This is a 36‐year‐old African American man who suffered from a 1‐year history of progressive decline in kidney function (lithium‐induced nephrotoxicity) leading to discontinuation of the lithium. However, during the hospital stay, he was minimally symptomatic, mainly nocturia. His medical history was remarkable for hypertension and schizophrenia. His medications were valsartan, paliperidone, and sertraline. Family history was remarkable for hypertension, with no known history of renal disease. Physical exam showed suboptimally controlled hypertension, obese with a BMI of 39. Other systemic examination was unremarkable. Laboratory analysis was significant for renal insufficiency with creatinine determinations between 4.2 and 4.4 mg/dL, hypokalemia (K 2.6), mixed metabolic alkalosis and respiratory acidosis (pH 7.40, PCO2 48, HCO3 29.7) and serum Na 145. Urinalysis findings were consistent with inappropriately diluted urine due to nephrogenic diabetes insipidus related to his chronic lithium use. Renal ultrasound showed normal sized kidneys and echogenicity. Because of suspicion of a secondary cause of hypertension, workup for hperaldosteronism was pursued, and results showed low plasma renin activity (PRA) 0.38 ng/mL, inappropriately elevated plasma aldosterone concentration (PAC) 35 ng/dL and PAC/PRA ratio elevated > 20. A preliminary diagnosis of primary hyperaldosteronism was made, and diagnosis was confirmed by aldosterone suppression test (Intravenous saline infusion test). CT scan abdomen revealed both adrenal glands mildly thickened, and findings were consistent with bilateral idiopathic hyperplasia (IHA). The patient was started on spironolactone which resulted in improvement of blood pressure levels and normalization of his hypokalemia.

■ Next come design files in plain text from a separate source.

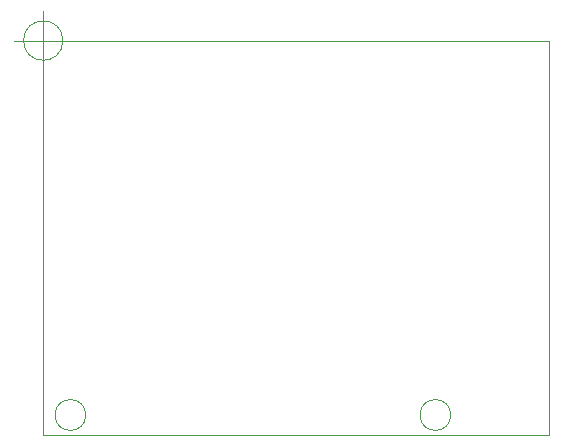
<source format=gm1>
G04 #@! TF.GenerationSoftware,KiCad,Pcbnew,(5.1.8)-1*
G04 #@! TF.CreationDate,2021-10-08T14:04:12+02:00*
G04 #@! TF.ProjectId,EMS_stimulator,454d535f-7374-4696-9d75-6c61746f722e,rev?*
G04 #@! TF.SameCoordinates,PX57bcf00PY4755b80*
G04 #@! TF.FileFunction,Profile,NP*
%FSLAX46Y46*%
G04 Gerber Fmt 4.6, Leading zero omitted, Abs format (unit mm)*
G04 Created by KiCad (PCBNEW (5.1.8)-1) date 2021-10-08 14:04:12*
%MOMM*%
%LPD*%
G01*
G04 APERTURE LIST*
G04 #@! TA.AperFunction,Profile*
%ADD10C,0.050000*%
G04 #@! TD*
G04 APERTURE END LIST*
D10*
X3603840Y-31700000D02*
G75*
G03*
X3603840Y-31700000I-1303840J0D01*
G01*
X1666666Y0D02*
G75*
G03*
X1666666Y0I-1666666J0D01*
G01*
X-2500000Y0D02*
X2500000Y0D01*
X0Y2500000D02*
X0Y-2500000D01*
X34503840Y-31700000D02*
G75*
G03*
X34503840Y-31700000I-1303840J0D01*
G01*
X42800000Y0D02*
X23200000Y0D01*
X42800000Y-33400000D02*
X42800000Y0D01*
X0Y-33400000D02*
X42800000Y-33400000D01*
X0Y0D02*
X0Y-33400000D01*
X23200000Y0D02*
X0Y0D01*
M02*

</source>
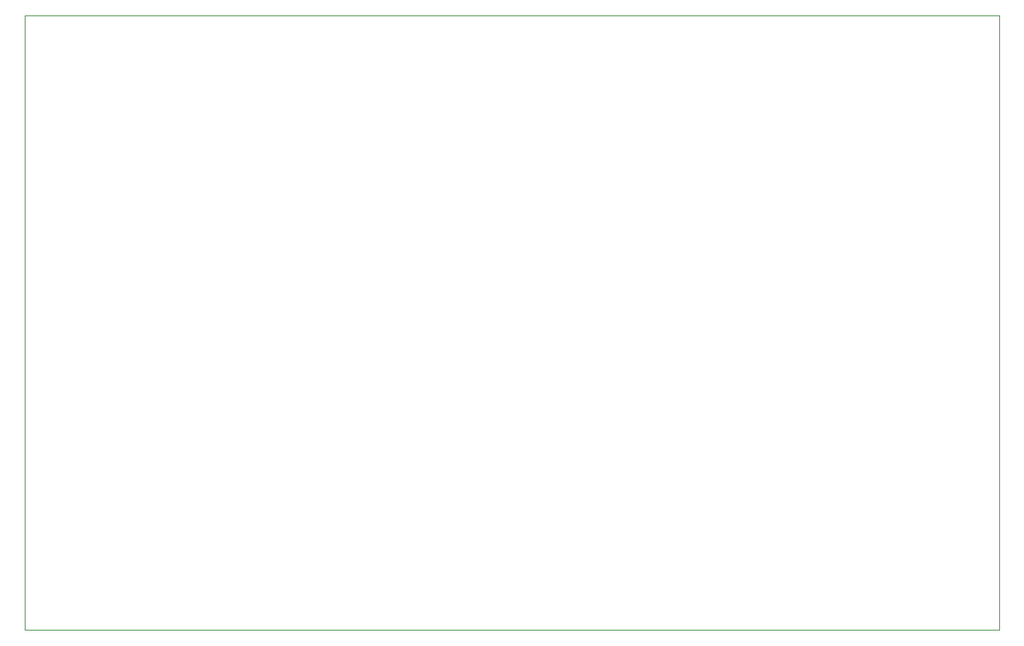
<source format=gbr>
G04 #@! TF.FileFunction,Profile,NP*
%FSLAX46Y46*%
G04 Gerber Fmt 4.6, Leading zero omitted, Abs format (unit mm)*
G04 Created by KiCad (PCBNEW 4.0.7) date 01/05/18 13:24:08*
%MOMM*%
%LPD*%
G01*
G04 APERTURE LIST*
%ADD10C,0.100000*%
G04 APERTURE END LIST*
D10*
X17780000Y-58420000D02*
X17780000Y-59690000D01*
X124460000Y-58420000D02*
X17780000Y-58420000D01*
X124460000Y-125730000D02*
X124460000Y-58420000D01*
X17780000Y-125730000D02*
X124460000Y-125730000D01*
X17780000Y-59690000D02*
X17780000Y-125730000D01*
M02*

</source>
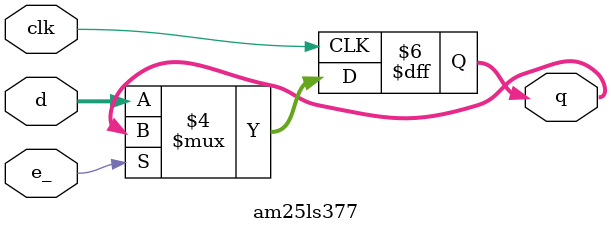
<source format=v>


// am25ls377 is WIDTH=8
// am25ls07 is WIDTH=6

`timescale 1ns / 100ps

module am25ls377(d, q, clk, e_);
parameter WIDTH = 8;
input [WIDTH-1:0] d;
output [WIDTH-1:0] q;
input clk;
input e_;

reg [WIDTH-1:0] q;

always @(posedge clk)
begin
	if (e_ == 1'b0) begin
		q = d;
	end
end

endmodule

</source>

Although most clinicians had thought primary aldosteronism to be a rare form of hypertension for more than 3 decades, it is now recognized to be the most common form of secondary hypertension. Using the PAC/PRA ratio as a case‐finding test, followed by aldosterone suppression confirmatory testing, has resulted in much higher prevalence estimates up to 13% of all patients with hypertension. Subtype evaluation tests using the CT scan and adrenal venous sampling (AVS) are essential to determine the lines of management. Unilateral adrenalectomy in patients with aldosterone‐producing adenoma or unilateral adrenal hyperplasia results in normalization of hypokalemia and hypertension is improved in all these patients. Otherwise, patient with bilateral adrenal disease, like our patient, should be treated medically with a mineralocorticoid receptor antagonist.
The recognition of aldosterone‐specific cardiovascular morbidity and mortality associated with aldosterone excess should stimulate clinicians to increase efforts at case finding, which has become a simple 2‐step process; PAC/PRA ratio screening followed by aldosterone suppression confirmation test.